Source data:
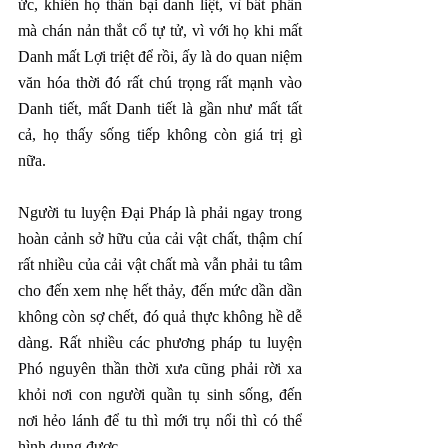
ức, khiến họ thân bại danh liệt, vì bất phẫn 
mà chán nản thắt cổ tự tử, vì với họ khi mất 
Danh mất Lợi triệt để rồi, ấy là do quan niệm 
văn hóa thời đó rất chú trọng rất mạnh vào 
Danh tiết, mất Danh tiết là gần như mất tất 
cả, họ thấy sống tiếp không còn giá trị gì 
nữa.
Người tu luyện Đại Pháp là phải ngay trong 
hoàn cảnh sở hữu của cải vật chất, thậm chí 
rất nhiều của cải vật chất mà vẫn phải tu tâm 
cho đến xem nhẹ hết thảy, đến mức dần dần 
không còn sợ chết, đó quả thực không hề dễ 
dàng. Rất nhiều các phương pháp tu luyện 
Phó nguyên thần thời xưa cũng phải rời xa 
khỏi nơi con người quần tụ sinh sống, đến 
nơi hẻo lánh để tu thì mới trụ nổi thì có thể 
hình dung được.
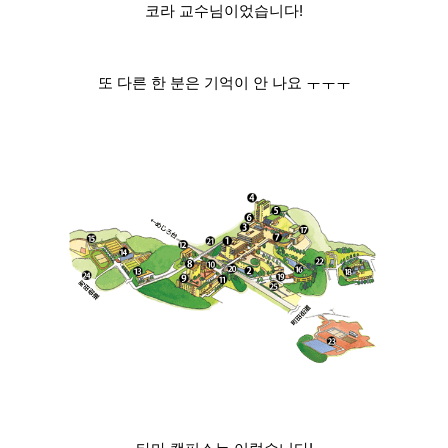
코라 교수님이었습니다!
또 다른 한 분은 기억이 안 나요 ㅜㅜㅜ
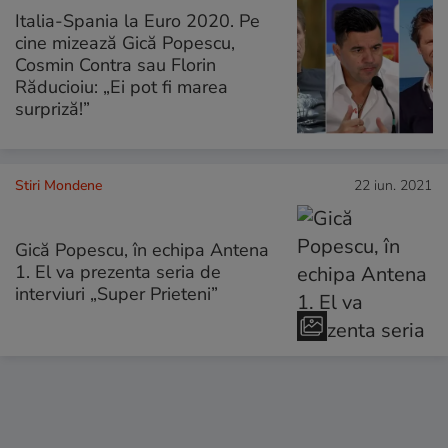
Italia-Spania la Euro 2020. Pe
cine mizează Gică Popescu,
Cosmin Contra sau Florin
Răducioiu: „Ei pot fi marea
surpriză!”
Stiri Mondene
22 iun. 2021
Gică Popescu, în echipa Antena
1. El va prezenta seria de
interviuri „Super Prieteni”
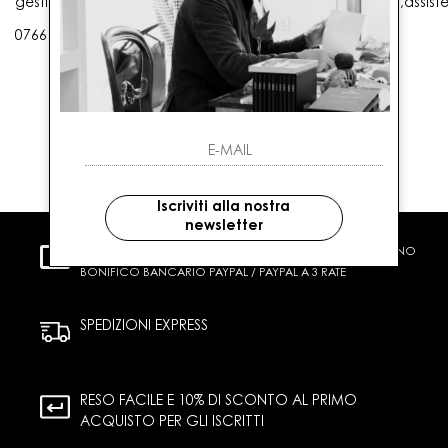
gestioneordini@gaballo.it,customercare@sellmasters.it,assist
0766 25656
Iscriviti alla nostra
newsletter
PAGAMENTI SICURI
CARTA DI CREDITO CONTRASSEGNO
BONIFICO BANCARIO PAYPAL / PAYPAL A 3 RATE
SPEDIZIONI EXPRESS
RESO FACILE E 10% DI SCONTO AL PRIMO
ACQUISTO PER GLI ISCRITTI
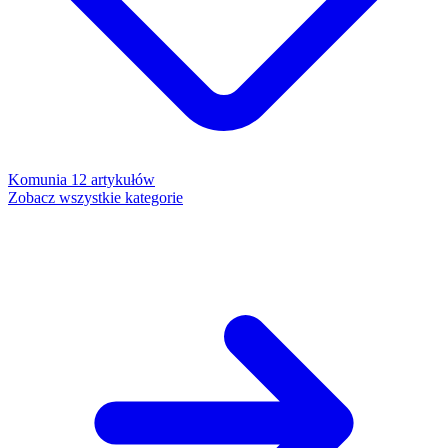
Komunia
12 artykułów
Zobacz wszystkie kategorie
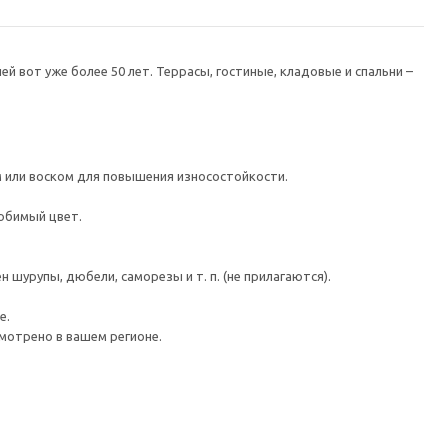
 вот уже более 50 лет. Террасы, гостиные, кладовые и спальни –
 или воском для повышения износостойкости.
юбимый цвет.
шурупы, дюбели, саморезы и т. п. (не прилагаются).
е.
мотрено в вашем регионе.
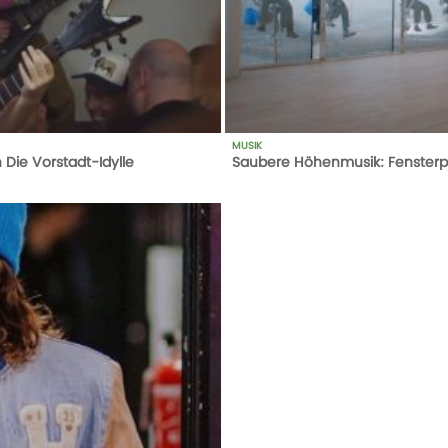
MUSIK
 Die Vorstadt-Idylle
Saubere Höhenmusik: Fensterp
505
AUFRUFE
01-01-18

...

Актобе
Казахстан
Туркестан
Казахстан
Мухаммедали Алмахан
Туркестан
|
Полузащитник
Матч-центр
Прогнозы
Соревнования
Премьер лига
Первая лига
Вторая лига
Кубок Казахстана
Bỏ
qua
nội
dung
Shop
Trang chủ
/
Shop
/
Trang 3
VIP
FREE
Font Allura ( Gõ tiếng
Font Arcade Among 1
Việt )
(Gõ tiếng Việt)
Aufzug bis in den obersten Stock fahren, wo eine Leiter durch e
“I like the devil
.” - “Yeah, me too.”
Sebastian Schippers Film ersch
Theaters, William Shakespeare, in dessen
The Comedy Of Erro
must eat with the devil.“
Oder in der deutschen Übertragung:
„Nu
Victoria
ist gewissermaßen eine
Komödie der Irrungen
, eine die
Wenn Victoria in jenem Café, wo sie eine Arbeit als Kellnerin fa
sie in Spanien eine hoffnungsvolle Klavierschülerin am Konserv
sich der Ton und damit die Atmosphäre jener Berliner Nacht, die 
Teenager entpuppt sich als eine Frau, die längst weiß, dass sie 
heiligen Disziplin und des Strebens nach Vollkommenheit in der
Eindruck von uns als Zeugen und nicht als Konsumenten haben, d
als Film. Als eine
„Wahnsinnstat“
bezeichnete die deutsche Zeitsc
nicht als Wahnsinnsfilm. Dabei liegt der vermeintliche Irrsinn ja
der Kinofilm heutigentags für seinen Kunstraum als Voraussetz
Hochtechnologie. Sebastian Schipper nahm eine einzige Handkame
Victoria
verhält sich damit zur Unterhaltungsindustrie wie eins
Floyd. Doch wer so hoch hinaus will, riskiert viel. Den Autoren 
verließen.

--

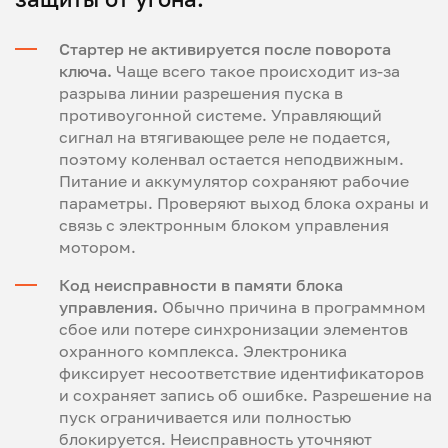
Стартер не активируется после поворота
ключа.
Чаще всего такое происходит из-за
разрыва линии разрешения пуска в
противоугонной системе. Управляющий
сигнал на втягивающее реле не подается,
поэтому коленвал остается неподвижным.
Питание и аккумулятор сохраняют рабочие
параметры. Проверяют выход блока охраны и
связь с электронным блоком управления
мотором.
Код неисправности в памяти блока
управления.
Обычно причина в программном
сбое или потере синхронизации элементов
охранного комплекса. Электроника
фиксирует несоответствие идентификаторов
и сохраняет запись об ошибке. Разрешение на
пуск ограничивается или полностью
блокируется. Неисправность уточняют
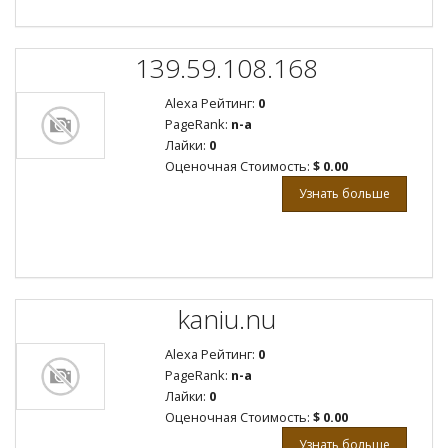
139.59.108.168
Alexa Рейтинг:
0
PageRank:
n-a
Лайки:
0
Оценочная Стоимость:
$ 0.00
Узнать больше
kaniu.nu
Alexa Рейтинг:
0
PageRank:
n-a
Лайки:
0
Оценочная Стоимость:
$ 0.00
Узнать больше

How to complete this task: Scan the records for lines that hold "Popescu", and reproduce each one you find.

Exercise result:
cine mizează Gică Popescu,
Gică Popescu, în echipa Antena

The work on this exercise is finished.